## WHAT IS REQUIRED
Please work out how many of the lines below include "shoulder". Only the number should be given.

[DATA UNDER STUDY — start]

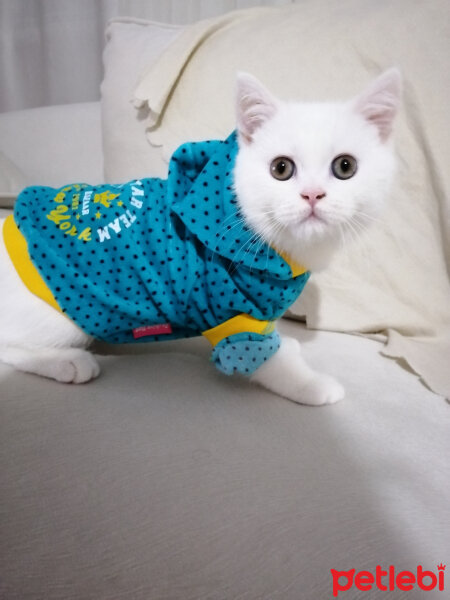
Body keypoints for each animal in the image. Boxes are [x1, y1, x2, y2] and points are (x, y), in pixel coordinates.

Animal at [0, 70, 400, 406]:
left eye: (345, 167)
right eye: (281, 168)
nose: (313, 194)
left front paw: (289, 348)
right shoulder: (233, 315)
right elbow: (266, 361)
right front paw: (312, 385)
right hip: (66, 317)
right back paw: (67, 362)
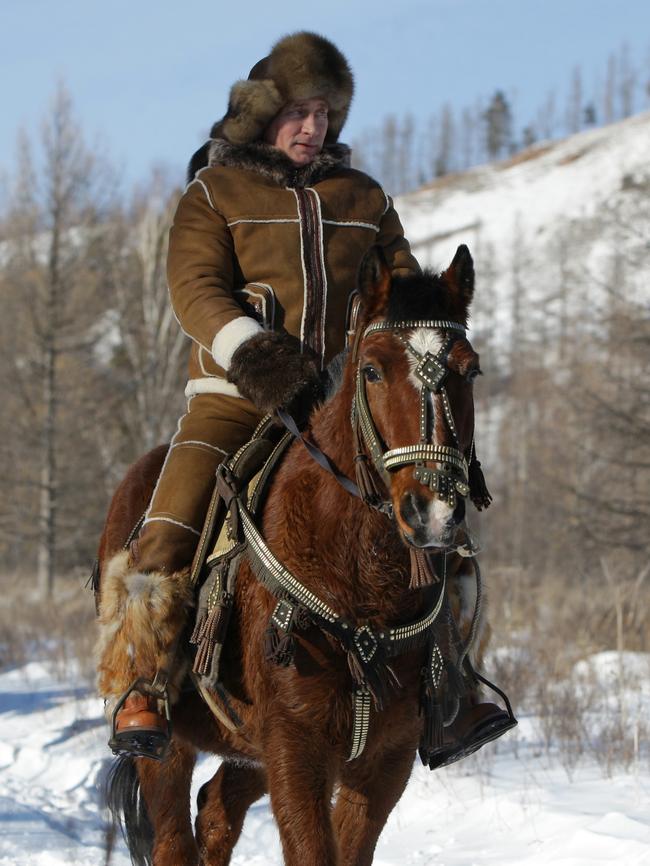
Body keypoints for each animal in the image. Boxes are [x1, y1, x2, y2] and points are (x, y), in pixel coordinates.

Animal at [98, 245, 492, 864]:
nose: (431, 510)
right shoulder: (294, 749)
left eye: (469, 370)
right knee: (173, 836)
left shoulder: (384, 759)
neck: (358, 579)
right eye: (372, 369)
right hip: (167, 746)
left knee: (217, 809)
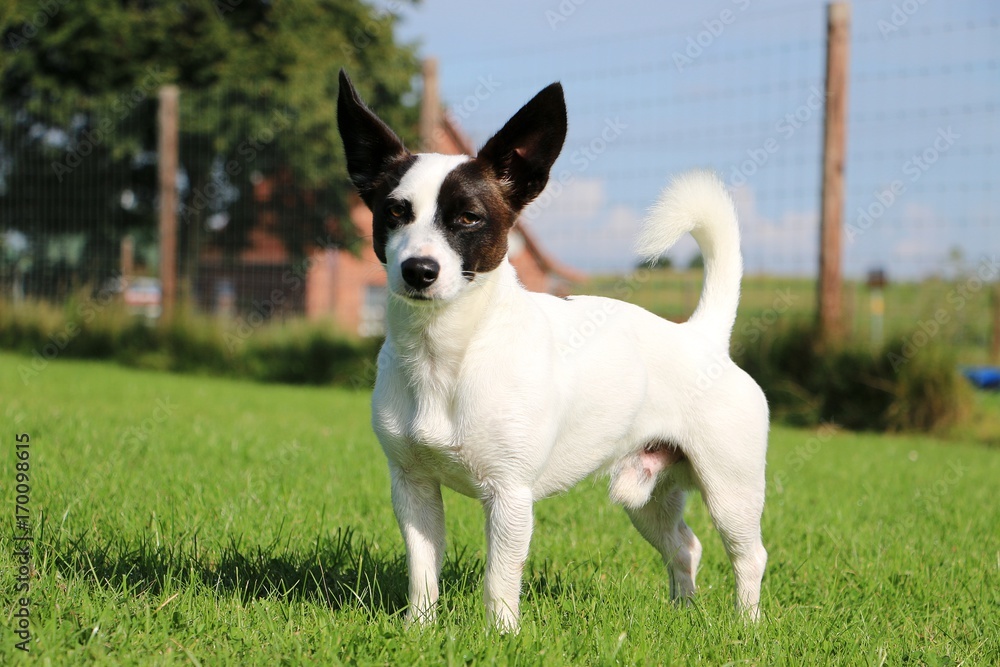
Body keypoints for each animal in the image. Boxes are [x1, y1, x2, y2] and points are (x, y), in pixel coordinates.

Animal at [340, 70, 768, 636]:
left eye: (469, 218)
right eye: (394, 212)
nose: (419, 270)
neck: (450, 354)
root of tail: (702, 336)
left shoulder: (510, 496)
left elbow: (500, 580)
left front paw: (500, 637)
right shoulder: (413, 489)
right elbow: (423, 570)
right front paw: (419, 630)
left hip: (731, 490)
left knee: (749, 557)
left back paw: (747, 627)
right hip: (647, 495)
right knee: (686, 547)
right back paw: (683, 612)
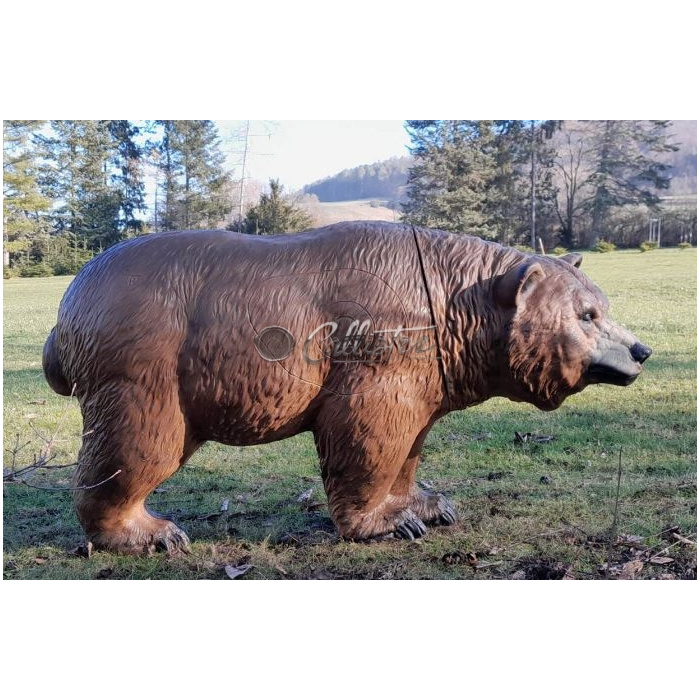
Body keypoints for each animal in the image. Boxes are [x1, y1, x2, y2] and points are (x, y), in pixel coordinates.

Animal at [42, 221, 652, 553]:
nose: (641, 350)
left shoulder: (427, 375)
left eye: (600, 305)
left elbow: (410, 446)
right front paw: (384, 525)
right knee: (138, 447)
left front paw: (427, 504)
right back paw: (151, 533)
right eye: (588, 314)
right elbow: (366, 435)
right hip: (147, 364)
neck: (455, 307)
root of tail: (68, 303)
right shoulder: (378, 352)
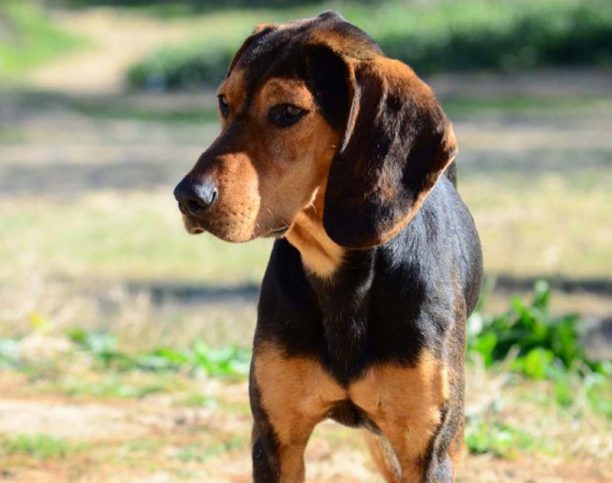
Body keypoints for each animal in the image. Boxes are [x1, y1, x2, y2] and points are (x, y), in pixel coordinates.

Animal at [173, 11, 482, 483]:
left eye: (287, 112)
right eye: (224, 103)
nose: (188, 197)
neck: (339, 275)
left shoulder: (426, 453)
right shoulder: (275, 439)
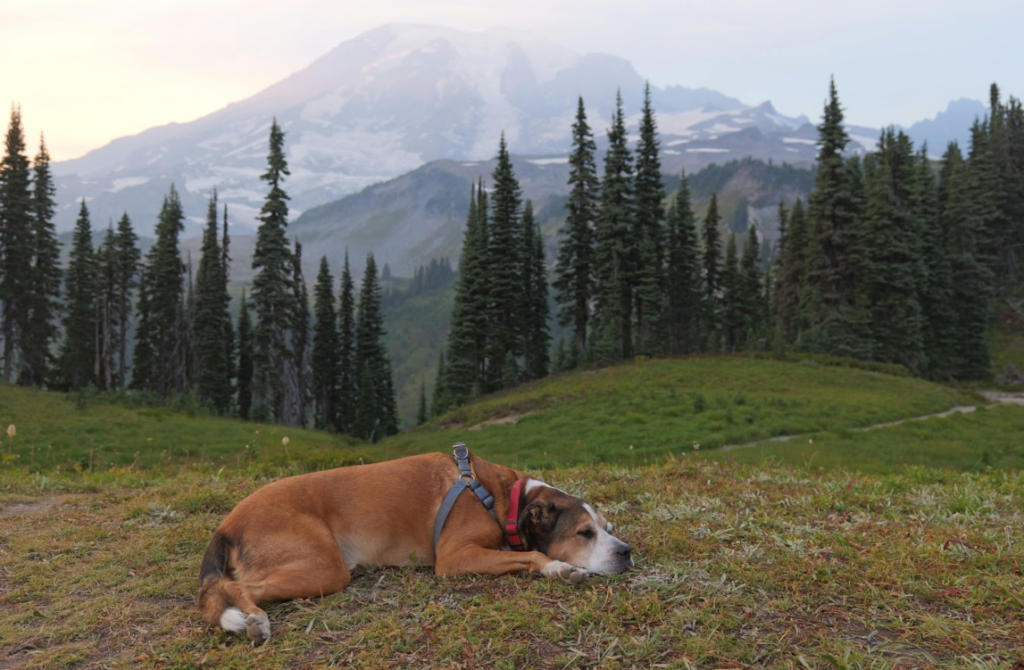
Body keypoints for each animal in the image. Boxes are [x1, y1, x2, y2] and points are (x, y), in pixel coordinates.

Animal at [197, 446, 630, 647]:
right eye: (584, 533)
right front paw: (559, 568)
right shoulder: (454, 557)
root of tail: (228, 523)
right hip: (322, 568)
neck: (505, 498)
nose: (625, 552)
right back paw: (254, 618)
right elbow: (531, 554)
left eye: (607, 527)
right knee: (234, 586)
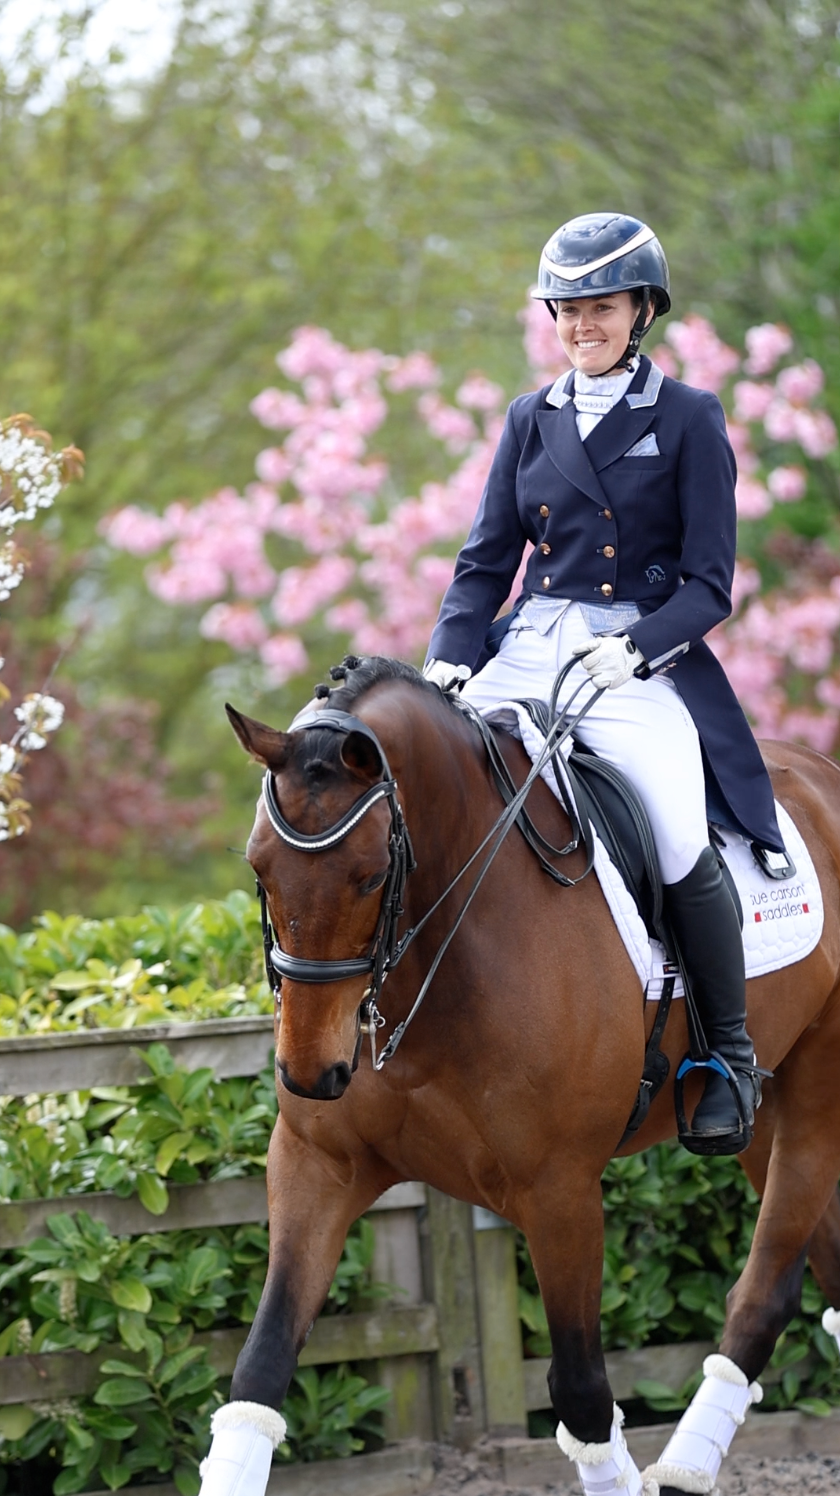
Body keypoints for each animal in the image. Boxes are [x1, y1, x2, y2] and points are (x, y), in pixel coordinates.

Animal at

[DATA UNDER STUDY — finish]

## EXPECTED ANSWER
10